Words Bubble Up Like Soda Pop

Schicksalshafte Begegnungen gehören zu Anime-Filmen und Serien dazu wie ein marmeladig bestrichener, in den Mund geklemmter Toast am Schultagsmorgen. Egal ob das Mädchen nun faktisch vom Himmel fällt oder mit Riesenroboter im heimischen Petunienbeet landet, um den auserwählten Normalo aufmunternd zum Weltenrettungs-Frühsport herbeizunicken, damit man nicht Gefahr läuft, den Nachmittagsunterricht zu verpassen; niemand würde hier auch nur mit einer Wimper zucken. Ungewöhnlich ist es da schon eher, wenn der schicksalshafte und wortwörtliche Zusammenstoß schlicht im örtlichen Einkaufszentrum neben dem Baby-Krabbelmarathon stattfindet, aber genau da lässt Regisseur Kyouhei Ishiguro in Zusammenarbeit mit den Studios Sublimation und Signal.MD seine Protagonisten ineinanderkrachen. Ohne Knusperweißbrot oder stampfendem Blumentod blubbert der Film in satter Buntheit seit Juli 2021 auf Netflix herum und erzählt seine simple, aber gerade dadurch ungemein runde und fokussierte Liebesgeschichte.

Materialauszüge:

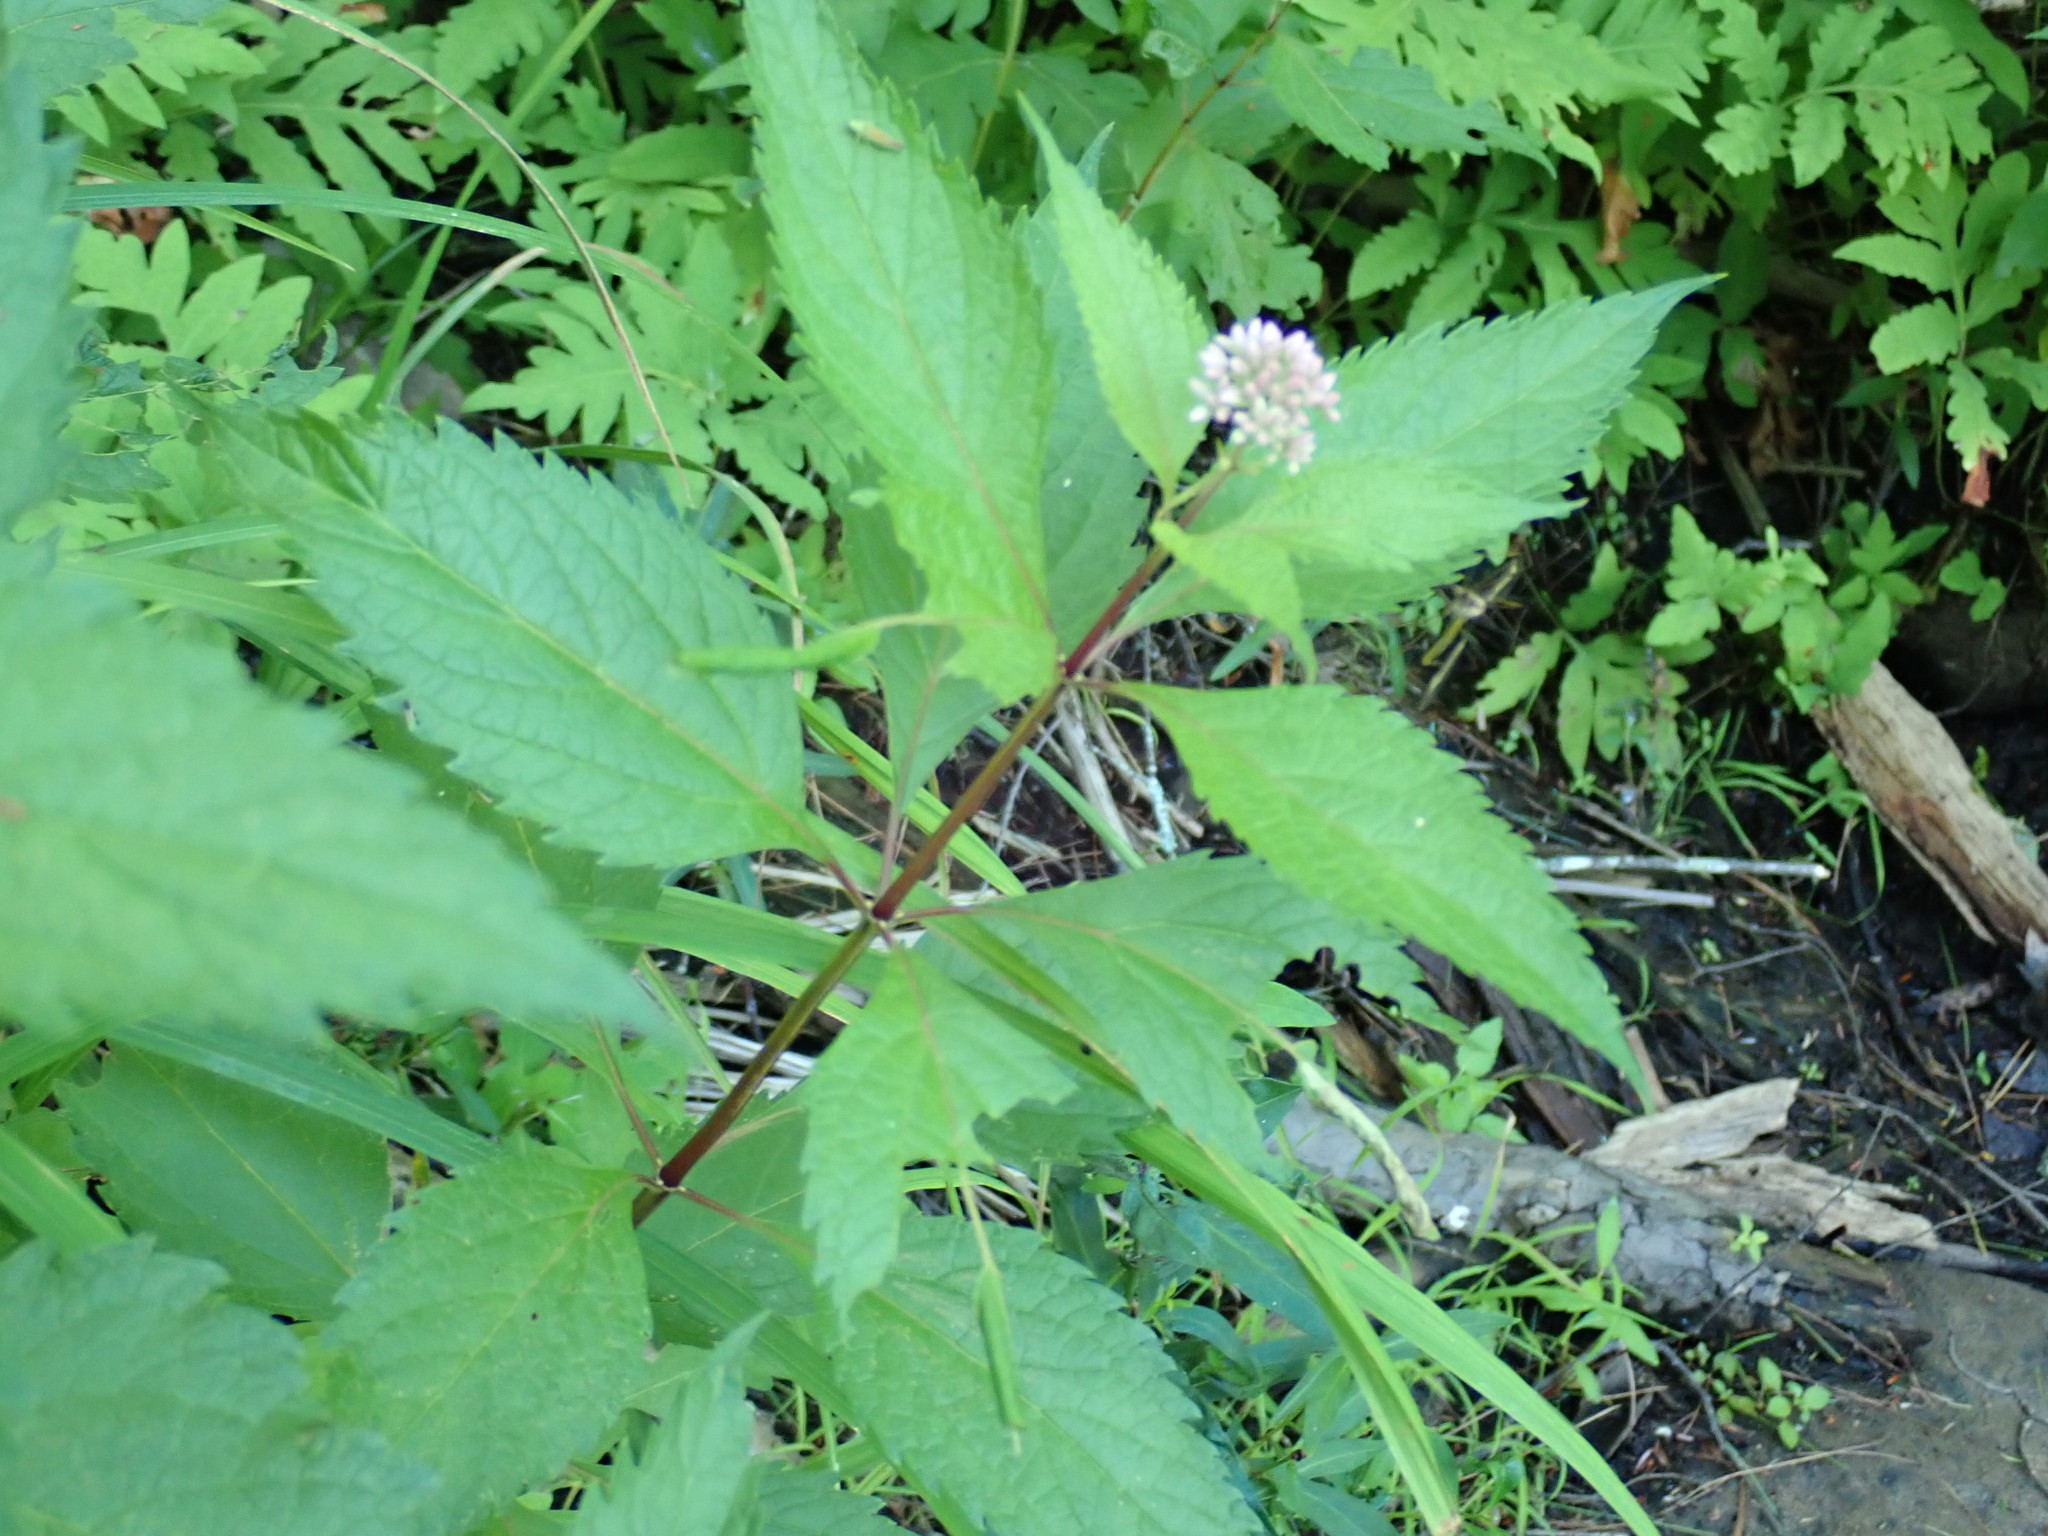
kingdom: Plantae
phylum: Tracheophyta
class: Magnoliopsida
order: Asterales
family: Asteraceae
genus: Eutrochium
==
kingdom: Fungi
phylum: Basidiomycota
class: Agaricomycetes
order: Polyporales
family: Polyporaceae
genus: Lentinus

Die Aufgabe:
Schreib den Text über den Anime-Film „Words Bubble Up Like Soda Pop“ weiter und knüpf direkt an seinen letzten Satz an.

Ergebnis:
Kouichi Sakura, mit dem Online-Namen ‚Cherry‘, ist wie es das offizielle Anime-u.-Manga-Medial-Gesetzbuch Paragraph 3 Absatz A1 vorschreibt, ein eher schüchterner Teenager, der Probleme damit hat, die richtigen Worte zu finden, aber fleißig nach ihnen sucht, um seine Gedanken zumindest in Haiku-Gedichtsform Ausdruck zu verleihen. Seine Schicksalspartnerin ist Yuki Hoshino a.k.a. ‚Smile‘, die als aufstrebende Influencerin zwar deutlich energetischer auftritt, aber ebenfalls damit zu kämpfen hat, sich anderen Leuten zu präsentieren. Denn in gnadenloser Ironie zu ihrem Online-Handle versteckt sie ihre perlweißen Beißerchen stets hinter einer Maske, da sie von Natur aus mit einem kräftigen Überbiss der biberigen Sorte gesegnet ist und sich für selbige schämt. Bei einem zufälligen Ineinanderprallen vertauschen die beiden im örtlichen Einkaufszentren ihre Handys und setzen damit den Anfang einer Geschichte, in deren Verlauf sie lernen, ihre Unsicherheiten zu überwinden. Wie? Selbstverständlich indem sie einem dementen Schallplatten sammelnden brüllsüchtigen Rentner dabei helfen, einen Traum zu erfüllen.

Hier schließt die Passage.